▶ Page extract:

···

Opinion. My Two Cents Worth on the World-Wide Anti-Fossil-Fuel Project.
February 28th, 2008 Posted in Critique, Invention, Global WarmingIn transportation any saving on the weight to be moved can be converted through a saving in power to a saving in amount of fossil fuel used. Bring the weight down enough and you can drop the fossil fuel and replace it with another source of energy.
On June 12, 1979 a light airplane flew twenty-two and a half miles across the English Channel powered solely by its foot-pedaling pilot. The summary of this accomplishment is related in Morton Grosser’s book “Gossamer Odyssey. The Triumph of Human-Powered Flight.” (To get some idea of the history and current status of this field try internet search using Human Powered Flight.)
It is no great leap to suggest that lowering the weight of all vehicles– automobile, airplane, truck, bus and so on–while maintaining strength, durability and safety should be an important project in the anti-global hots project which I am advocating as a universal action. The global warming threatens us all. We all should mobilize to head it off. My purpose in venturing into this, for me, unfamiliar territory is to encourage by exaggeration the skilled engineers, craftspeople, inventors, and all the rest of us to get to work.

···

In the opinion piece on fossil fuels, how far did the light airplane fly across the English Channel on June 12, 1979?

▶ Data entries:

···

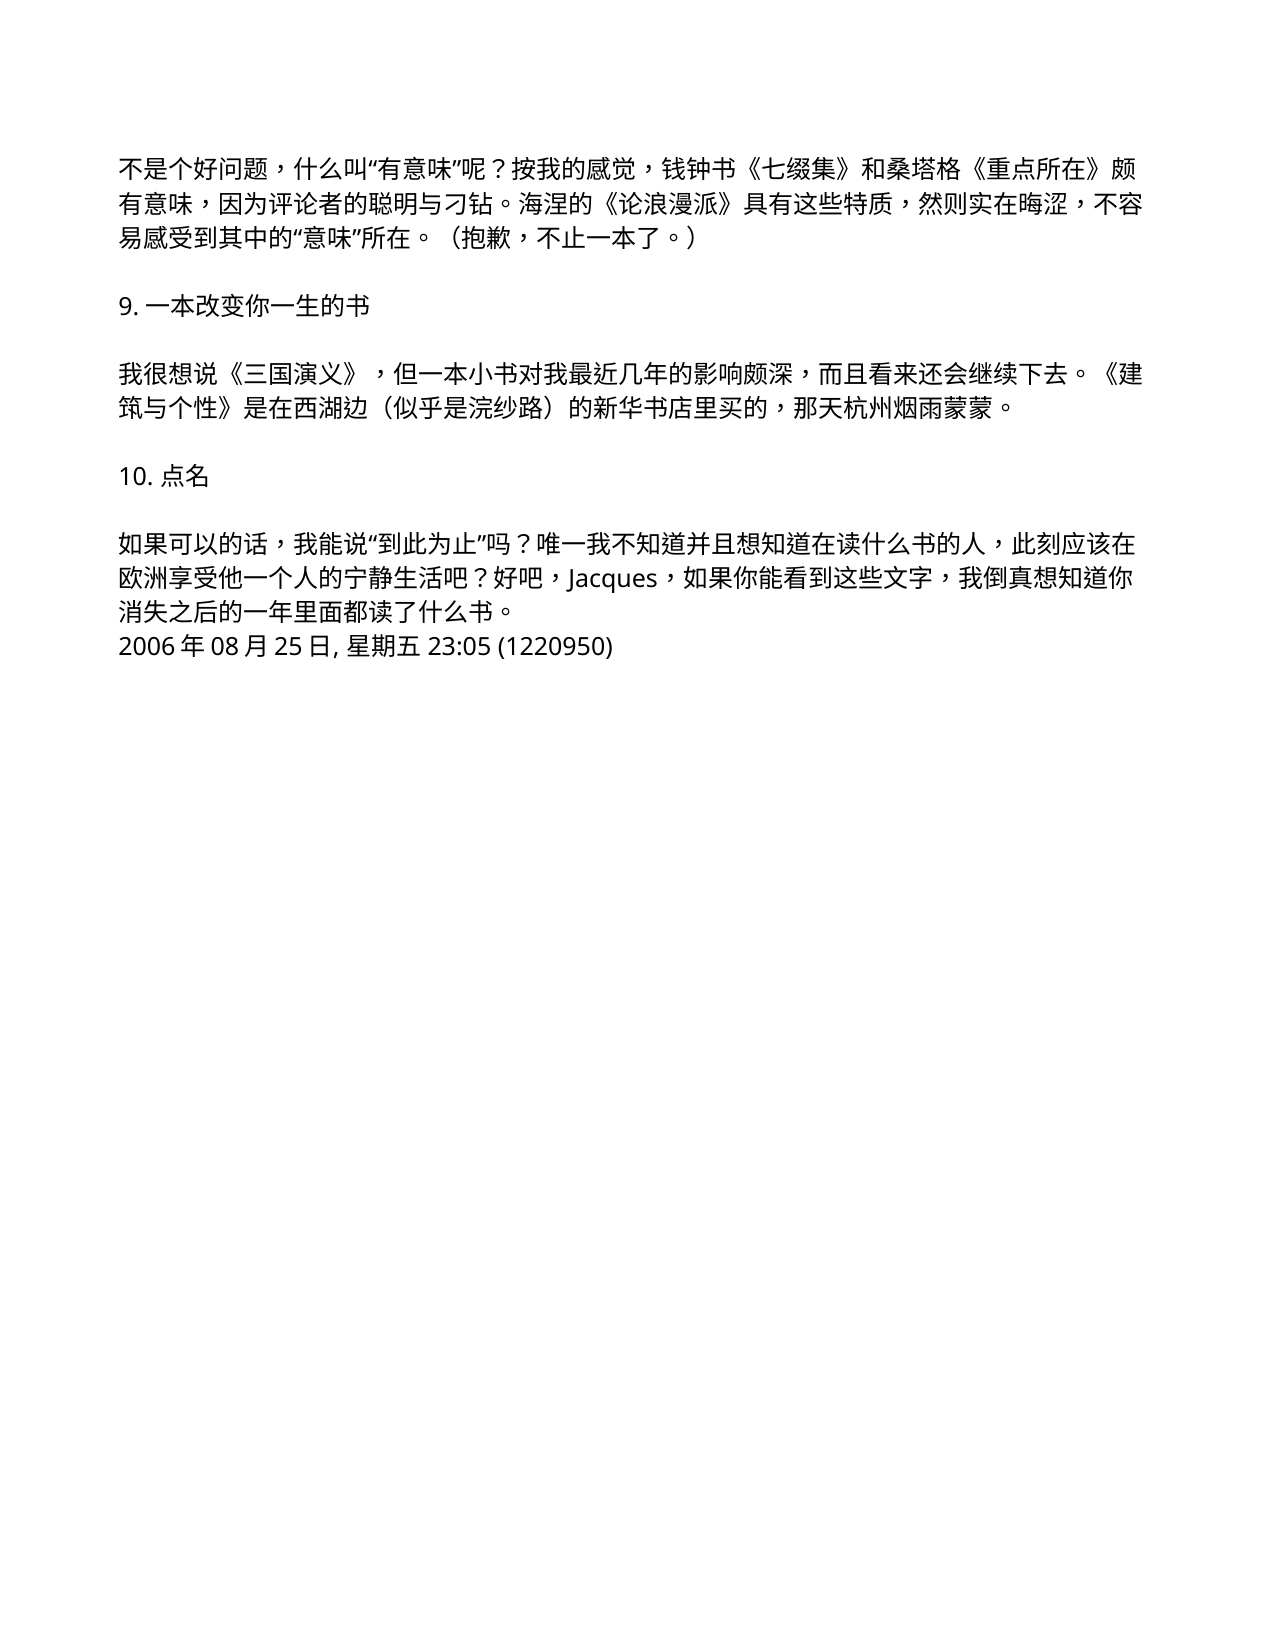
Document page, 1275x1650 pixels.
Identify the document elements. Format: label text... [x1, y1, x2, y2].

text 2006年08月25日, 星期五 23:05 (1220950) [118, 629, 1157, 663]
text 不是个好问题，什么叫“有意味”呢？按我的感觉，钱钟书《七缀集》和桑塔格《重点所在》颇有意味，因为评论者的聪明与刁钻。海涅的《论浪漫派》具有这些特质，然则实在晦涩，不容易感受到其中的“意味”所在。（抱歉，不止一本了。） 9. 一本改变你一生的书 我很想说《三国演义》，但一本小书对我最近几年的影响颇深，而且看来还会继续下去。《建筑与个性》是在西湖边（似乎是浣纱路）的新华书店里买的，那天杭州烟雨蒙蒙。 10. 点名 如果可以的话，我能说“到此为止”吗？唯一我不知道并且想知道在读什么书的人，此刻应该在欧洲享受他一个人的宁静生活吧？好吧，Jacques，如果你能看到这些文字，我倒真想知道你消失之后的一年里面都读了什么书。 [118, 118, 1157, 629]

···

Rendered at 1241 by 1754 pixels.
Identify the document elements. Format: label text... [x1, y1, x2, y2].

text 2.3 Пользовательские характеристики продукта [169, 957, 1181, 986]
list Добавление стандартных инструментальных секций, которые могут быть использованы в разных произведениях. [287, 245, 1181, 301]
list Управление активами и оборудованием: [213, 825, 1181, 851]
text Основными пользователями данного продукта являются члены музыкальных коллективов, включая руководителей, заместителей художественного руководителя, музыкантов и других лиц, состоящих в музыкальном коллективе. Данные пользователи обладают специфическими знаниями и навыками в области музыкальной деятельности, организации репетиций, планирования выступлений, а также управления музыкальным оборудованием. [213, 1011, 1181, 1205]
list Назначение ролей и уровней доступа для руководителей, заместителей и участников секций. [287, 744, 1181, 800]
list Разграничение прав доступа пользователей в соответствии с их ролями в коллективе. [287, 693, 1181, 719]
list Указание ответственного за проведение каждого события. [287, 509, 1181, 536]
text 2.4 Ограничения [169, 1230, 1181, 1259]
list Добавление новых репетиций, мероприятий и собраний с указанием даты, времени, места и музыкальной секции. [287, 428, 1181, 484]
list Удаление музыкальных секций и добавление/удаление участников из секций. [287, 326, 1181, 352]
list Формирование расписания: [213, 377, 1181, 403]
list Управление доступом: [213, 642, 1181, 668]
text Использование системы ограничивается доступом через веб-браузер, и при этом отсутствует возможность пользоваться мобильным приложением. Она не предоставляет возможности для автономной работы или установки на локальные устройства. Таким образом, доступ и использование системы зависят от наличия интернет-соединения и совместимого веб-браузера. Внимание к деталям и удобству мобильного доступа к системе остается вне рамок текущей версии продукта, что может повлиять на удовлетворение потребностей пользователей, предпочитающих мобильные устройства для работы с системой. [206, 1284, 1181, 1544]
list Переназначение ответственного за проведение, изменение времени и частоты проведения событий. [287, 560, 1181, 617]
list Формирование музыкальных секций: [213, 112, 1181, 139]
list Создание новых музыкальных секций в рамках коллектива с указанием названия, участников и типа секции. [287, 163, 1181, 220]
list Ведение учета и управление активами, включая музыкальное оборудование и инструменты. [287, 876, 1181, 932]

···

▶ The completed task: Twenty-two and a half miles.